Mining the blogosphere
September 10, 2012

Parsing dependency relations for the sentence: “The movie was genuinely funny.” (Credit: Shamima Mithun)
Can a computer “read” an online blog and understand it? Several Concordia University computer scientists believe so, and are helping get closer to that goal.
Leila Kosseim, project lead and associate professor in Concordia’s Computational Linguistics Laboratory, and recently graduated doctoral student Shamima Mithun have developed a natural-language-processing system called BlogSum that allows an organization to pose a question and then find out how a large number of people talking online would respond.
The system is capable of gauging things like consumer preferences and voter intentions by sorting through websites, examining real-life self-expression and conversation, and producing summaries that focus exclusively on the original question.
Making sense of blog text
“Huge quantities of electronic texts have become easily available on the Internet, but people can be overwhelmed, and they need help to find the real content hiding in the mass of information,” explains (CLaC lab).
Analyzing informally written language poses unique challenges compared to analyzing, for example, a news article. Blogs, forums, and the like contain opinions, emotions and speculations, not to mention spelling errors and poor grammar. So a summarization tool must address question irrelevance (sentences that are not relevant to the main question) and discourse incoherence, (sentences in which the intent of the writer is unclear).
The researchers developed and tested BlogSum by examining a set of blogs and review sites. BlogSum used “discourse relations” to crunch the data — ways of filtering and ordering sentences into coherent summaries. BlogSum was measured against prior computational rankings and achieved mostly superior results.

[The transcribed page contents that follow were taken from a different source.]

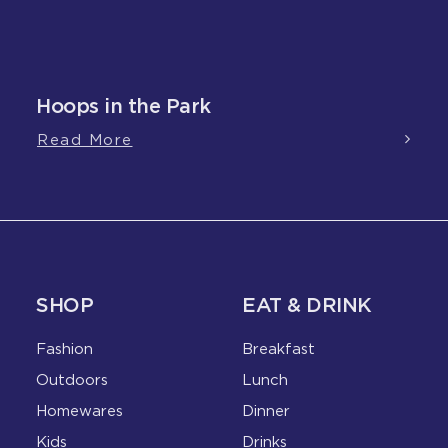
Hoops in the Park
Read More
SHOP
EAT & DRINK
Fashion
Breakfast
Outdoors
Lunch
Homewares
Dinner
Kids
Drinks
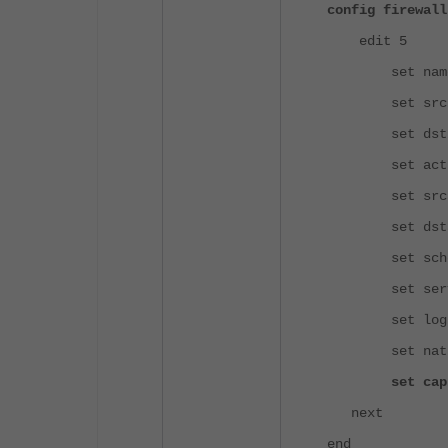
config firewall
edit 5
set name "SA
set srcintf 
set dstintf 
set action
set srcadd
set dstaddr 
set schedu
set service
set logtra
set nat e
set captive-
next
end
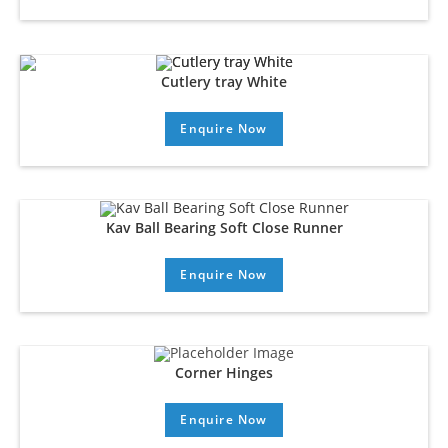
Cutlery tray White
Enquire Now
Kav Ball Bearing Soft Close Runner
Enquire Now
Corner Hinges
Enquire Now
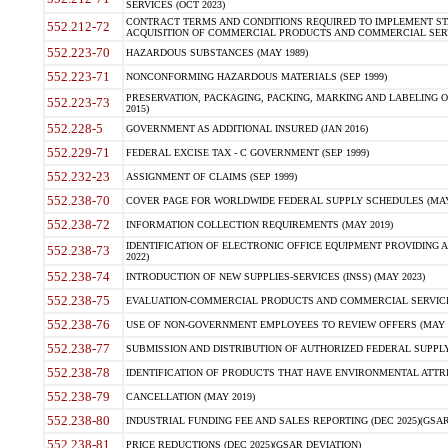
SERVICES (OCT 2023)
CONTRACT TERMS AND CONDITIONS REQUIRED TO IMPLEMENT ST
552.212-72
ACQUISITION OF COMMERCIAL PRODUCTS AND COMMERCIAL SERVI
552.223-70
HAZARDOUS SUBSTANCES (MAY 1989)
552.223-71
NONCONFORMING HAZARDOUS MATERIALS (SEP 1999)
PRESERVATION, PACKAGING, PACKING, MARKING AND LABELING 
552.223-73
2015)
552.228-5
GOVERNMENT AS ADDITIONAL INSURED (JAN 2016)
552.229-71
FEDERAL EXCISE TAX - C GOVERNMENT (SEP 1999)
552.232-23
ASSIGNMENT OF CLAIMS (SEP 1999)
552.238-70
COVER PAGE FOR WORLDWIDE FEDERAL SUPPLY SCHEDULES (MAY 
552.238-72
INFORMATION COLLECTION REQUIREMENTS (MAY 2019)
IDENTIFICATION OF ELECTRONIC OFFICE EQUIPMENT PROVIDING A
552.238-73
2022)
552.238-74
INTRODUCTION OF NEW SUPPLIES-SERVICES (INSS) (MAY 2023)
552.238-75
EVALUATION-COMMERCIAL PRODUCTS AND COMMERCIAL SERVICES 
552.238-76
USE OF NON-GOVERNMENT EMPLOYEES TO REVIEW OFFERS (MAY 2
552.238-77
SUBMISSION AND DISTRIBUTION OF AUTHORIZED FEDERAL SUPPLY 
552.238-78
IDENTIFICATION OF PRODUCTS THAT HAVE ENVIRONMENTAL ATTRIB
552.238-79
CANCELLATION (MAY 2019)
552.238-80
INDUSTRIAL FUNDING FEE AND SALES REPORTING (DEC 2025)(GSAR
552.238-81
PRICE REDUCTIONS (DEC 2025)(GSAR DEVIATION)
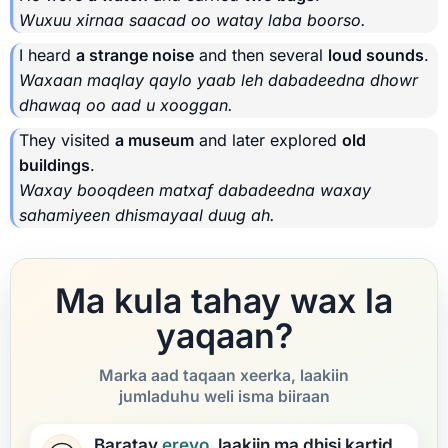
Wuxuu xirnaa saacad oo watay laba boorso.
I heard
a strange noise
and then several
loud sounds
.
Waxaan maqlay qaylo yaab leh dabadeedna dhowr
dhawaq oo aad u xooggan.
They visited
a museum
and later explored
old
buildings
.
Waxay booqdeen matxaf dabadeedna waxay
sahamiyeen dhismayaal duug ah.
Ma kula tahay wax la
yaqaan?
Marka aad taqaan xeerka, laakiin
jumladuhu weli isma biiraan
Baratay
ereyo
, laakiin ma dhisi kartid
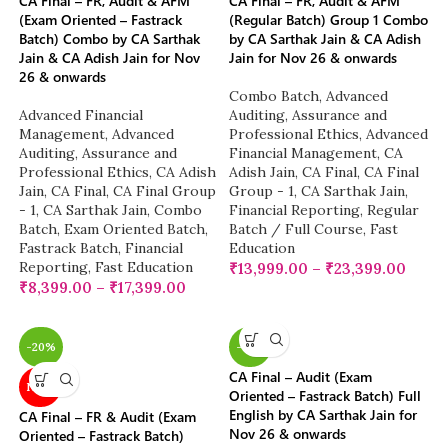
CA Final – FR, Audit & AFM
CA Final – FR, Audit & AFM
(Exam Oriented – Fastrack
(Regular Batch) Group 1 Combo
Batch) Combo by CA Sarthak
by CA Sarthak Jain & CA Adish
Jain & CA Adish Jain for Nov
Jain for Nov 26 & onwards
26 & onwards
Combo Batch
,
Advanced
Advanced Financial
Auditing, Assurance and
Management
,
Advanced
Professional Ethics
,
Advanced
Auditing, Assurance and
Financial Management
,
CA
Professional Ethics
,
CA Adish
Adish Jain
,
CA Final
,
CA Final
Jain
,
CA Final
,
CA Final Group
Group - 1
,
CA Sarthak Jain
,
- 1
,
CA Sarthak Jain
,
Combo
Financial Reporting
,
Regular
Batch
,
Exam Oriented Batch
,
Batch / Full Course
,
Fast
Fastrack Batch
,
Financial
Education
Reporting
,
Fast Education
₹
13,999.00
–
₹
23,399.00
₹
8,399.00
–
₹
17,399.00
-20%
-18%
CA Final – Audit (Exam
NEW
Oriented – Fastrack Batch) Full
English by CA Sarthak Jain for
CA Final – FR & Audit (Exam
Nov 26 & onwards
Oriented – Fastrack Batch)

In addition, it was evaluated by actual human subjects, who also found it to be superior. Summaries produced by BlogSum reduced question irrelevance and discourse incoherence, successfully distilling large amounts of text into highly readable summaries.
Detailed Architecture of BlogSum (credit: Shamima Mithun)

Comments (9)
by Robot
Puny humans. I’ve been analyzing you for years. Soon it’s time for rock’n'roll. Hold on to your hats.
by Rainer von Ammon
actually there are even software systems which automatically generate articles or papers for scientific and reviewed! conferences, no joke.

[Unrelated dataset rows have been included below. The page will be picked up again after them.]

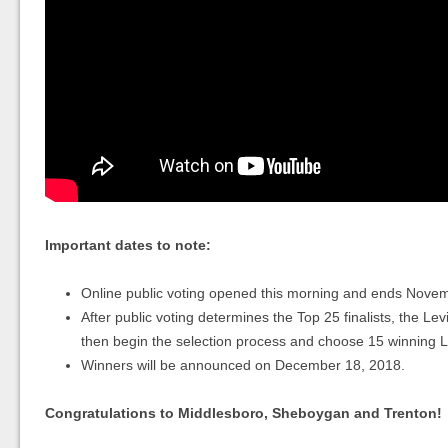
Important dates to note:
Online public voting opened this morning and ends Nove
After public voting determines the Top 25 finalists, the Levi
then begin the selection process and choose 15 winning Le
Winners will be announced on December 18, 2018.
Congratulations to Middlesboro, Sheboygan and Trenton!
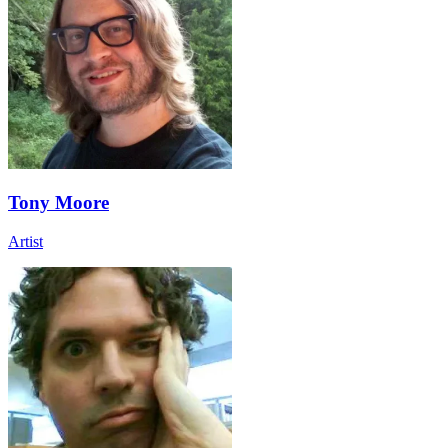
Tony Moore
Artist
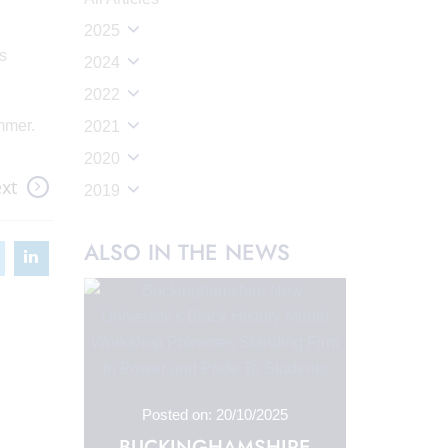
2025
ts
2024
2022
mmer.
2021
2020
xt
2019
ALSO IN THE NEWS
Posted on: 20/10/2025
BUCKINGHAMSHIRE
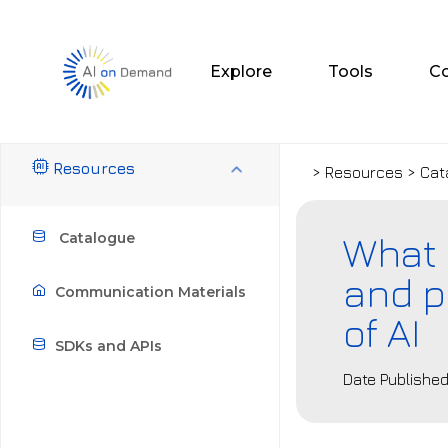
Explore
Tools
C
Resources
> Resources > Cat
What 
Catalogue
and p
Communication Materials
of AI
SDKs and APIs
Date Published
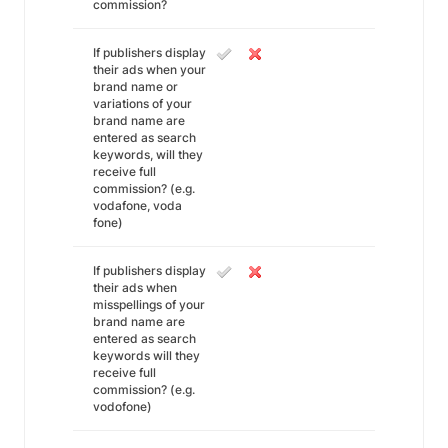
commission?
If publishers display
their ads when your
brand name or
variations of your
brand name are
entered as search
keywords, will they
receive full
commission? (e.g.
vodafone, voda
fone)
If publishers display
their ads when
misspellings of your
brand name are
entered as search
keywords will they
receive full
commission? (e.g.
vodofone)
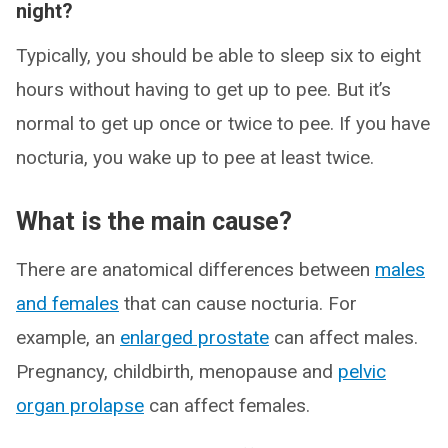
night?
Typically, you should be able to sleep six to eight
hours without having to get up to pee. But it’s
normal to get up once or twice to pee. If you have
nocturia, you wake up to pee at least twice.
What is the main cause?
There are anatomical differences between
males
and females
that can cause nocturia. For
example, an
enlarged prostate
can affect males.
Pregnancy, childbirth, menopause and
pelvic
organ prolapse
can affect females.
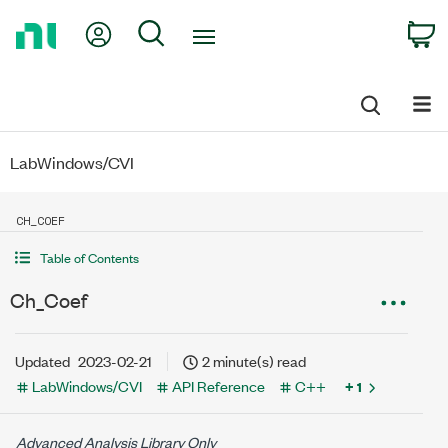
Return
My Account
Search
C
to
Home
Page
LabWindows/CVI
CH_COEF
Table of Contents
Ch_Coef
Updated
2023-02-21
2 minute(s) read
LabWindows/CVI
API Reference
C++
+ 1
Advanced Analysis Library Only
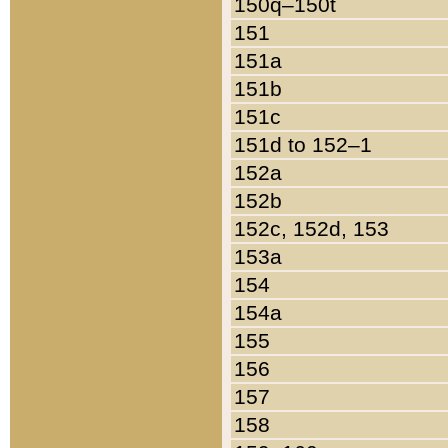
150q–150t
151
151a
151b
151c
151d to 152–1
152a
152b
152c, 152d, 153
153a
154
154a
155
156
157
158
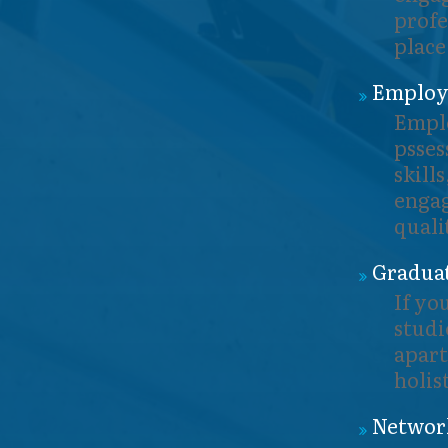
profe
place
Employa
Emplo
psses
skill
engag
quali
Graduat
If yo
studi
apart
holis
Networ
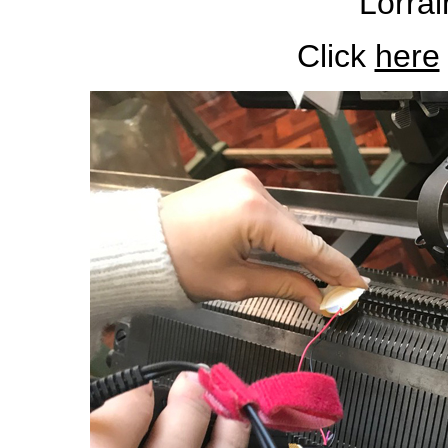
Lorrai
Click
here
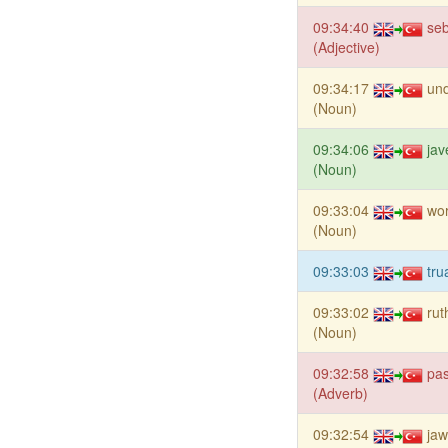
09:34:40
se
(Adjective)
09:34:17
un
(Noun)
09:34:06
jav
(Noun)
09:33:04
wor
(Noun)
09:33:03
tru
09:33:02
rut
(Noun)
09:32:58
pas
(Adverb)
09:32:54
jaw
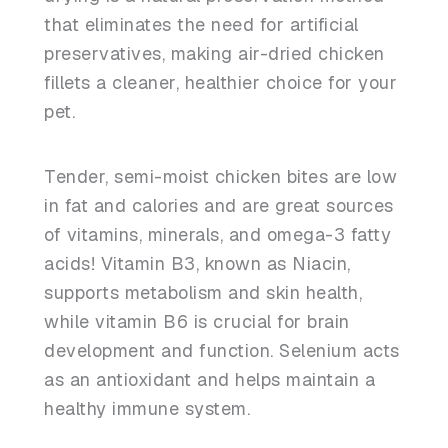
that eliminates the need for artificial
preservatives, making air-dried chicken
fillets a cleaner, healthier choice for your
pet.
Tender, semi-moist chicken bites are low
in fat and calories and are great sources
of vitamins, minerals, and omega-3 fatty
acids! Vitamin B3, known as Niacin,
supports metabolism and skin health,
while vitamin B6 is crucial for brain
development and function. Selenium acts
as an antioxidant and helps maintain a
healthy immune system.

automatic abstracting from free or unformatted text, information or fact retrieval etc. were already started in the sixties or seventies, today we have nearly unlimited computational power
by Ian Clarke
Is the editor of kurzweilai real? I have my suspicions. :D
by Editor
Ian, you nailed me. I’m a bot and I passed your silly Turing test. Deal with it. :)
by Bri
GORTI!! Is that you? Everybody stay calm or were toast!!!!
by Ian Clarke
In the future, I wonder if a robot will be asking the same question about us?
We have so much information out there that we need to find ways of distilling it. Finding answers still sometimes takes a lot of hunting around. What I’d like to be able to do is ask a question and have answers spat back at me in order of confidence, with the varying levels of confidence stated for each one. Even then, I’ll continue to dream of the day when a straight forward question receives a straight forward reply.
by Ian Clarke
Meant as reply to Dan Robinson.
by Dan Robinson
So how soon will a robot be able to post an intelligent comment?
by Bri
It’s my view that when we dream it’s the brain processing the input of the day. The article about a self aware robot said that they were achieving this by making the robot figure the relationships between objects. I think that’s what is happening during sleep. We may be unaware of it but the brain is very busy. Researchers have noticed intense brain activity. If you read Carl Jungs work he talks about archetypes. My belief is that the new information from the day is mapped out onto this structure. It is the interconnectivity that makes human intelligence and the intelligence of all species. If that is so and researchers apply the relationships principal further. It won’t be long before robots can comprehend. So the short answer is we are very close and it might happen in just a few years. As noted in other posts there is more than enough computational power. Once that relationship loop starts they will become amazingly smart in an incredibly short time.